Per i commentatori dei fatti economici l’inizio dell’anno è sempre un periodo di bilanci e di previsioni. Anche se l’informazione economica necessaria non è ancora disponibile (le aziende hanno appena cominciato a calcolare le loro chiusure per il 2020) l’opinione pubblica vuole essere informata di come sono andate le cose e di come potrebbero svilupparsi nell’anno che si è appena aperto. Cominciamo dunque dai bilanci. Per la natura stessa degli avvenimenti che hanno influenzato l’evoluzione dell’economia svizzera (e anche quella di molti altri Paesi) durante nove mesi dello scorso anno, i mesi del coronavirus per intenderci, nel tirare le somme per il 2020 dobbiamo distinguere tra il settore privato e il settore pubblico.
Per quel che riguarda il settore privato possiamo dire che, nel suo insieme, se l’è cavata solo con un occhio ammaccato, nel senso che il risultato economico, pur essendo negativo, sarà migliore di quanto la maggioranza dei commentatori si aspettava verso metà anno. Calcolata sull’intero anno la recessione del prodotto interno lordo reale non dovrebbe superare il 4-4,5%. L’economia svizzera si troverà quindi nel piccolo gruppo di economie favorite le cui perdite in termini di Pil saranno inferiori al 5%. Come si può motivare questo relativo successo? La nostra economia ha forse di nuovo rivelato di essere particolarmente resistente alle crisi? Un momento, non corriamo troppo con le conclusioni. Bisogna infatti ricordare che se la recessione del 2020 sarà contenuta il merito andrà in buona parte agli aiuti e sostegni che moltissime aziende hanno ricevuto dallo Stato, dalla Confederazione in primis, ma anche dai Cantoni e dai Comuni. Gli stessi hanno consentito di limitare i disavanzi aziendali e di mantenere la disoccupazione a un livello estremamente basso. La «Svizzera SA», ossia il settore privato dell’economia svizzera – per utilizzare una formula cara a Silvio Borner, l’economista neoliberale appena scomparso – nel 2020 è stata dunque salvata dallo Stato o se volete dalla «Svizzera CH».
Non è la prima volta che succede nella storia del nostro Paese, ma è certamente la prima volta in cui l’aiuto dello Stato viene distribuito in così larga misura e a una quota così elevata dell’effettivo totale delle aziende. Sapere cosa sarebbe capitato se lo Stato non fosse intervenuto offrirà, nei prossimi mesi, un buon soggetto per uno studio di caso alle nostre scuole di management. Il problema vero, però, è che l’aiuto alle aziende, concesso durante il periodo del coronavirus, dovrà essere pagato da qualcuno. In altre parole i disavanzi che si sono potuti evitare o contenere nelle aziende del settore privato, si ritroveranno immancabilmente in quelli delle istituzioni del settore pubblico. Per essere ancora più chiari: Confederazione, Cantoni e Comuni chiuderanno il 2020 con larghi deficit e con forti aumenti dei loro debiti.

CONSEGNA 1 —
Secondo il testo sull'economia svizzera nel 2020, perché Confederazione, Cantoni e Comuni chiuderanno l'anno con larghi deficit? Rispondi in una, due o tre frasi.
CONSEGNA 2 —
Riprendi il testo sull'economia svizzera nel 2020 e proseguilo a partire dall'ultima frase riportata.
Le righe che seguono costituiscono materiale a sé, indipendente dal testo sull'economia svizzera nel 2020.

Elementi di un dataset —
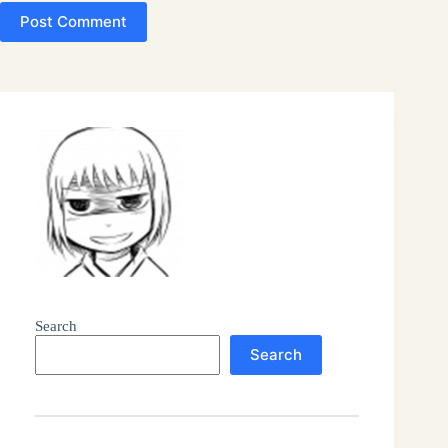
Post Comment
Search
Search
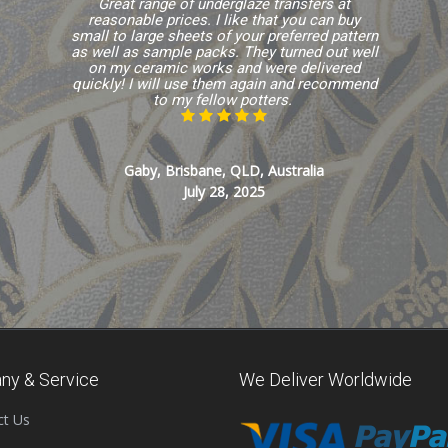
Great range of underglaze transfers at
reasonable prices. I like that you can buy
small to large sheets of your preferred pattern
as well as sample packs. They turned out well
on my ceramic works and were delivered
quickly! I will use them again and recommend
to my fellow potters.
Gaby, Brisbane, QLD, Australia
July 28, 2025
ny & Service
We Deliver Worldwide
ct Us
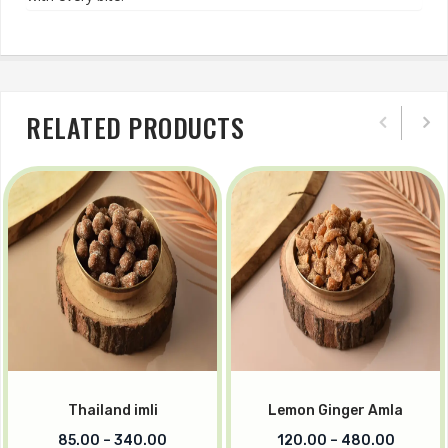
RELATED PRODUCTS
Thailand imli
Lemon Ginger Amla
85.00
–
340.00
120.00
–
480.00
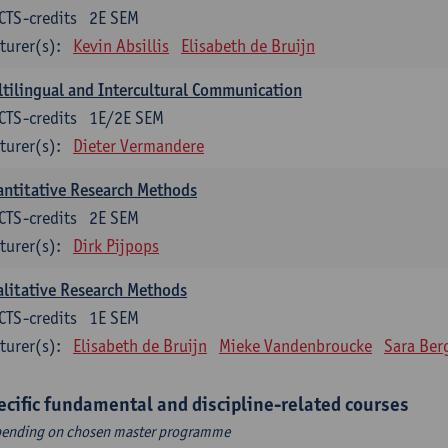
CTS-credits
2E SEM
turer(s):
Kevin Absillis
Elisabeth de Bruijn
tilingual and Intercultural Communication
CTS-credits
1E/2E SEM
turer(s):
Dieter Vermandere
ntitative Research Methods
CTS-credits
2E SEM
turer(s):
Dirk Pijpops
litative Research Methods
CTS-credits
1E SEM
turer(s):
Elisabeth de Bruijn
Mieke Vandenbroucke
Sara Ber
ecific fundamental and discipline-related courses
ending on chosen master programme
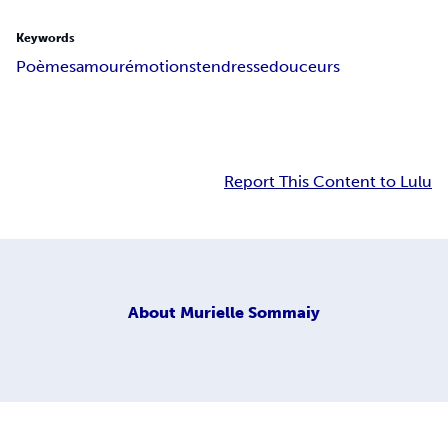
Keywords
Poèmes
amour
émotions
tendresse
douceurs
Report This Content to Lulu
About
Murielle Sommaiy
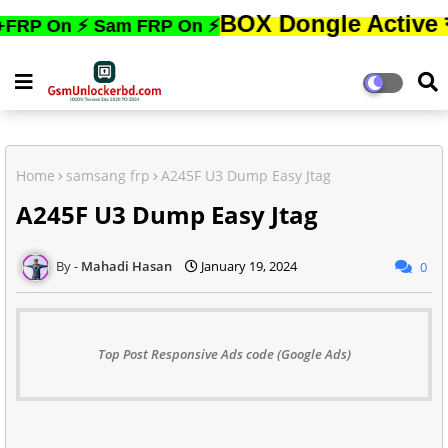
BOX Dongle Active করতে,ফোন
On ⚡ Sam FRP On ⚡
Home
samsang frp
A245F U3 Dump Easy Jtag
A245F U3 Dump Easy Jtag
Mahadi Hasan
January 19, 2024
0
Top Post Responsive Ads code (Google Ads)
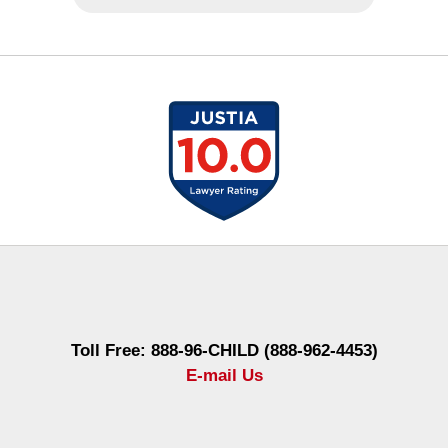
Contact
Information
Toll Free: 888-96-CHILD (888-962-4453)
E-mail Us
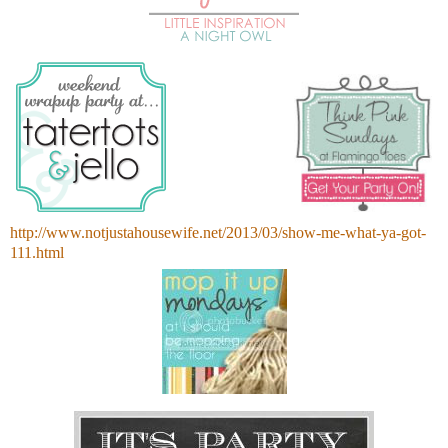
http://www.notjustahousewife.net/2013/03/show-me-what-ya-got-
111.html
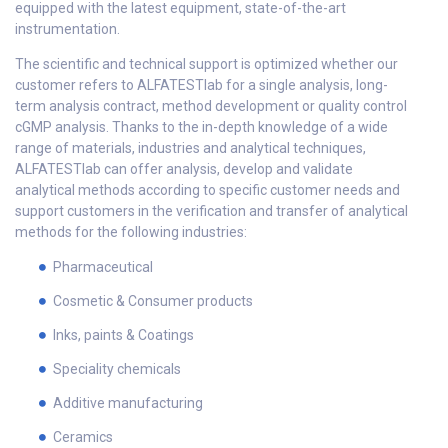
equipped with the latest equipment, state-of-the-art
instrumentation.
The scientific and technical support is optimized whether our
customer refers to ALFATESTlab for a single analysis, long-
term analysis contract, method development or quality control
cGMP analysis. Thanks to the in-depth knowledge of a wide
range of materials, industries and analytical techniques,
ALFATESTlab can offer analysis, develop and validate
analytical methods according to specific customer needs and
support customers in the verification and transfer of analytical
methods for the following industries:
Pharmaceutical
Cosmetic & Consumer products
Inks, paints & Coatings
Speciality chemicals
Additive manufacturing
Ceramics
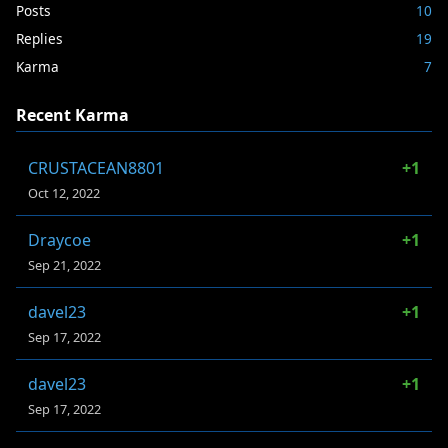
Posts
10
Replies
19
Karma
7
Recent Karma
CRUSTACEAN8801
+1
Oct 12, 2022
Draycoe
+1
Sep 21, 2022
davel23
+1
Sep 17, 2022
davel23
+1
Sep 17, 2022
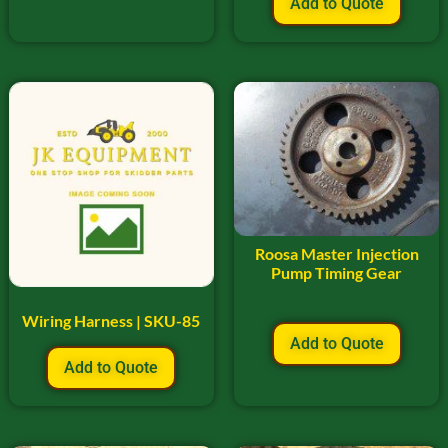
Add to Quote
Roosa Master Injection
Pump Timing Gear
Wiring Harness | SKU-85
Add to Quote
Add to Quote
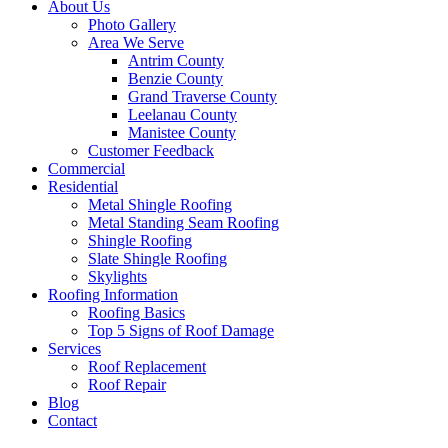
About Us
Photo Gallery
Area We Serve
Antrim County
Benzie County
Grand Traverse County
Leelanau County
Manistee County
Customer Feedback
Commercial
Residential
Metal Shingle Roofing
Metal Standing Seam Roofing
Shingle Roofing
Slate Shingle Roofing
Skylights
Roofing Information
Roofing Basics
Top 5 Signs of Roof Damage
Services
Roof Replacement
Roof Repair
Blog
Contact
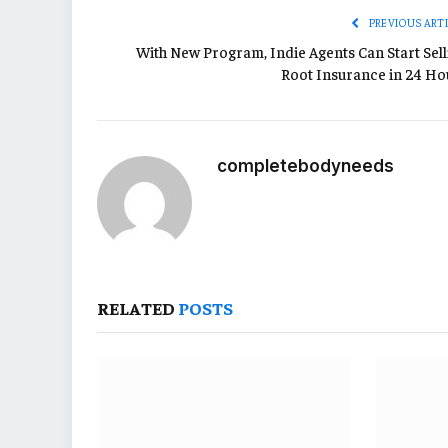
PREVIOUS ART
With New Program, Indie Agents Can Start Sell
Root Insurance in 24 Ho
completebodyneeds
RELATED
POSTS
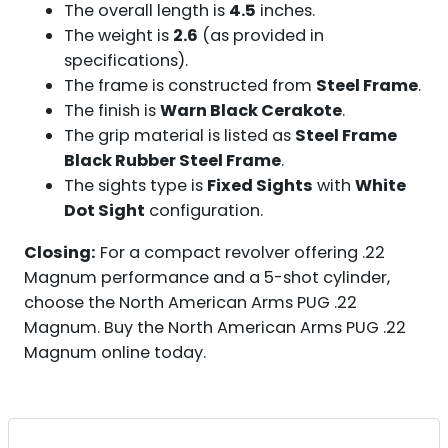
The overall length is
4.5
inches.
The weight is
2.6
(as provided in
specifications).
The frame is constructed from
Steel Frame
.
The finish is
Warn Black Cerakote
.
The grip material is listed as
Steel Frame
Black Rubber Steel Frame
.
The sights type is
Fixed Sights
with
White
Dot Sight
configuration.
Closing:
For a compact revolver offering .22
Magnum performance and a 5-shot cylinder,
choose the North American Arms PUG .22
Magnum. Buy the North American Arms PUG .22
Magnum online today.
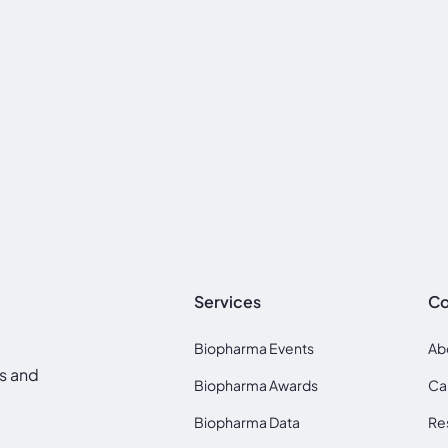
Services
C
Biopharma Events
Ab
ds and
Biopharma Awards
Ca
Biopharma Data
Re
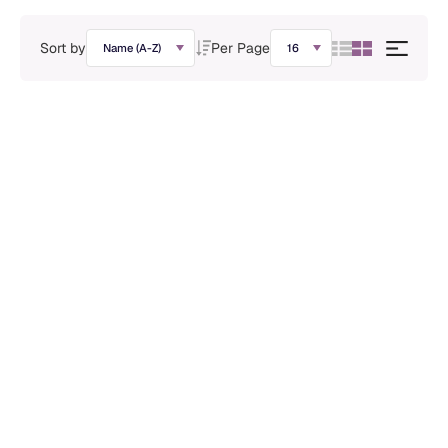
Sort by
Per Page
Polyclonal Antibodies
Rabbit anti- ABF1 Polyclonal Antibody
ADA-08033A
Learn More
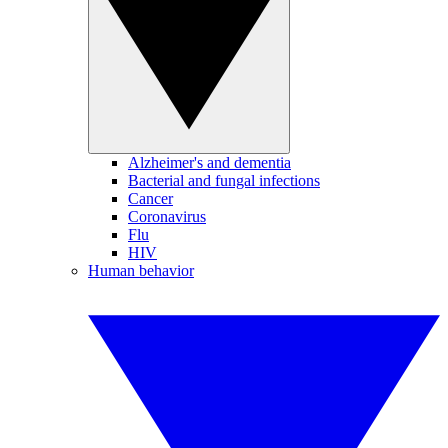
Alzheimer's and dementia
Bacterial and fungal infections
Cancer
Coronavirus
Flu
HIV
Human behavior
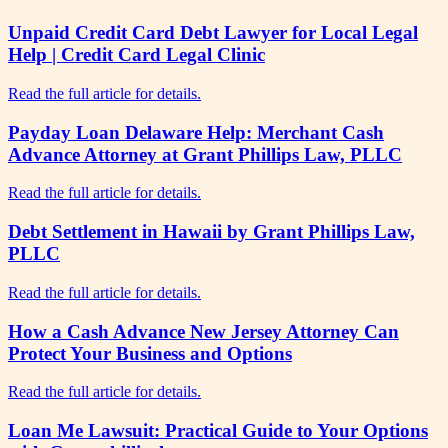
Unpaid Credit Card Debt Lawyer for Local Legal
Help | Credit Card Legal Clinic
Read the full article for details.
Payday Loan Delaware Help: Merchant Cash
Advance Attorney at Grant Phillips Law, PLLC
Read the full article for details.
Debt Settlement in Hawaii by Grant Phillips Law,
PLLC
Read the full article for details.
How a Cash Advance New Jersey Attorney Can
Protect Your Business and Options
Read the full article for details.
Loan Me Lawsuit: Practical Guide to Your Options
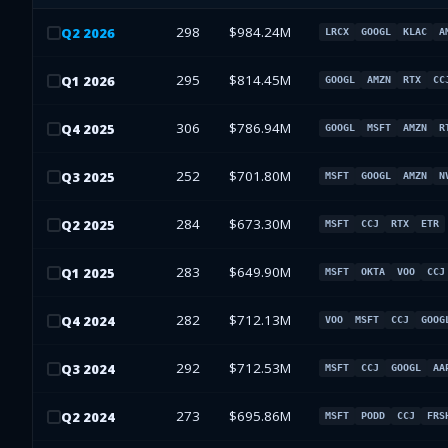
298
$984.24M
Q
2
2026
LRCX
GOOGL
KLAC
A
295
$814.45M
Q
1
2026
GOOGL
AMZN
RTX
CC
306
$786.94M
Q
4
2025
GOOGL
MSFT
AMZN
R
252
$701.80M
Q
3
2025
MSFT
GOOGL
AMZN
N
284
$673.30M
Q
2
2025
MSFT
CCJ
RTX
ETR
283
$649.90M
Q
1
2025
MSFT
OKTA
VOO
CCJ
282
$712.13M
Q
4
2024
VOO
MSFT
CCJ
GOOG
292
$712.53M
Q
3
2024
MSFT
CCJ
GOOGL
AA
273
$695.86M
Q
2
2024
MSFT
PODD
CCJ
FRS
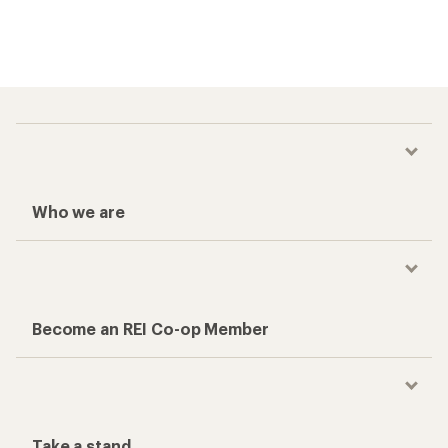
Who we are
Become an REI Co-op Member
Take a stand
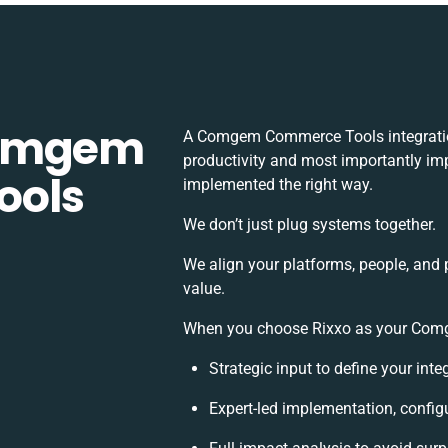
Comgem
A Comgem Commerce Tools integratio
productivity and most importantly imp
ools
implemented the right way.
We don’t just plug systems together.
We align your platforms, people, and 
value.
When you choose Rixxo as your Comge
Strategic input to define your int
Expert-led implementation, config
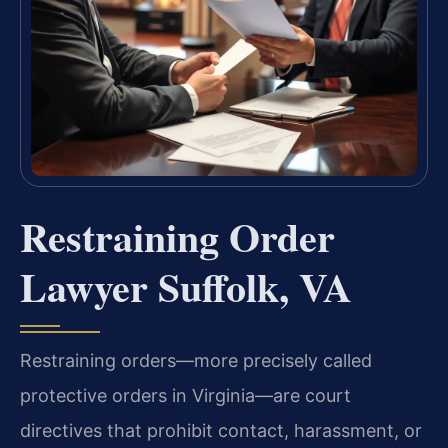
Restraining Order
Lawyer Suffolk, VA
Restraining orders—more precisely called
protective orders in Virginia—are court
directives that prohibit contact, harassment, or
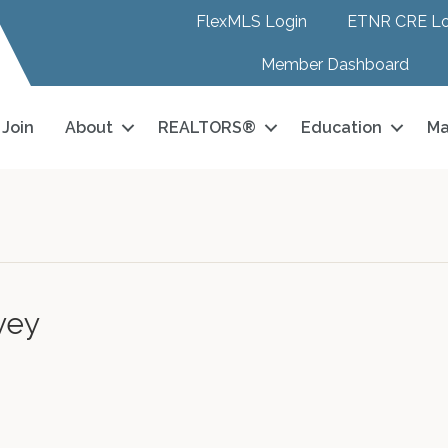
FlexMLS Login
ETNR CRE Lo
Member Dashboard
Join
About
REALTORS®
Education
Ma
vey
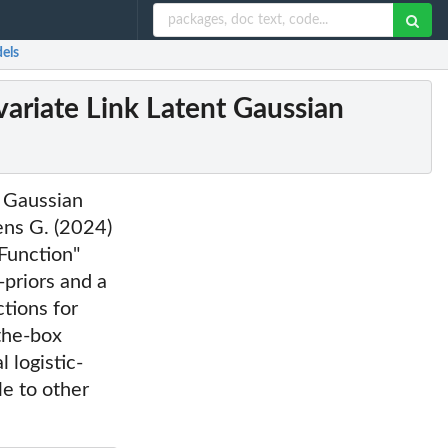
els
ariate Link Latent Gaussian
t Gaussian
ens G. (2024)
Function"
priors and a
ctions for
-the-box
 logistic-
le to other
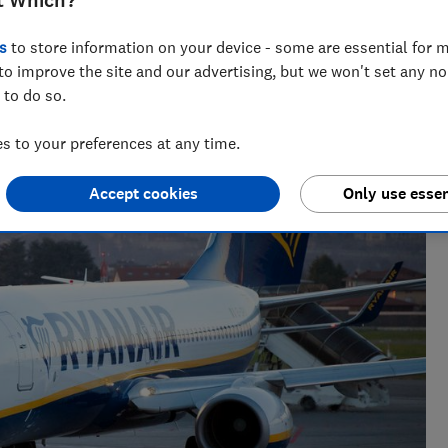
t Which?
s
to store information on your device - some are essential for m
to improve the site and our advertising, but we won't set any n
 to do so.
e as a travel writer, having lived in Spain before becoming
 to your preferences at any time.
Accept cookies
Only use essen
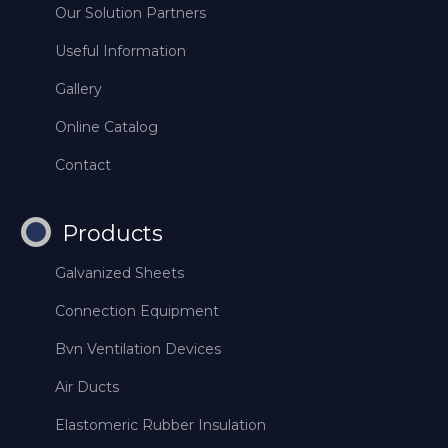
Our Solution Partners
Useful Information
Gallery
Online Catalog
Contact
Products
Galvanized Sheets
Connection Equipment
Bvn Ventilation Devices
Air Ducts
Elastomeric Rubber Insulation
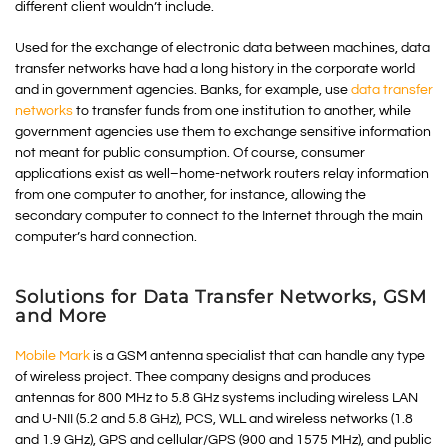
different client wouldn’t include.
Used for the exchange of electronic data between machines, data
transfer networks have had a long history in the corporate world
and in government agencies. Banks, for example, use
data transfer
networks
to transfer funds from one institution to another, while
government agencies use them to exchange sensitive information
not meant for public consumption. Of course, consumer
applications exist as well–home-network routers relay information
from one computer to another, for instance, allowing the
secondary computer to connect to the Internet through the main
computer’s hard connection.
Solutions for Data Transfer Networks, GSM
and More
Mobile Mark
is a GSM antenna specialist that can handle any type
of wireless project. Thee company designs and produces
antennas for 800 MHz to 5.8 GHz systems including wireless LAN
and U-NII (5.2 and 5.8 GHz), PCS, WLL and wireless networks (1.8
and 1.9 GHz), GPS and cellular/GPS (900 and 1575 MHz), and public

RISPOSTA 1 —
Perché l'aiuto concesso alle aziende durante il periodo del coronavirus dovrà essere pagato da qualcuno. I disavanzi che le aziende del settore privato hanno potuto evitare o contenere si ritroveranno quindi in quelli delle istituzioni del settore pubblico, che registreranno anche forti aumenti dei loro debiti.

RISPOSTA 2 —
Veniamo quindi alle prospettive. Per il 2021, in uno scenario nel quale il coronavirus dovrebbe scomparire prima dell’autunno, le prospettive dell’economia svizzera sono ottime. Gli istituti di previsione anticipavano, a fine 2020, tassi di crescita del Pil reale, per il 2021, dell’ordine del 3%. Inflazione e disoccupazione dovrebbero restare sotto controllo. Per il settore pubblico si annuncia invece un anno finanziariamente difficile. I preventivi di Confederazione e Cantoni, approvati negli ultimi mesi del 2020, indicano anche per il 2021 disavanzi di centinaia di milioni. Per fare un solo esempio, il disavanzo del conto di finanziamento della Confederazione sarà superiore al miliardo di franchi. Se rapportata al totale della spesa non si tratta di una grande cifra, ma basterà per invertire la tendenza, in atto da diversi anni, alla diminuzione del debito pubblico della Confederazione. Nel 2021 il debito della stessa ritornerà a superare i 100 miliardi di franchi. Finanziariamente parlando lo stress sarà proporzionalmente ancora maggiore nei Cantoni e in molti Comuni. È facile di conseguenza prevedere che, per quel che riguarda le finanze dello Stato, ci aspettano almeno un paio d’anni di austerità e, purtroppo, anche aumenti del carico fiscale.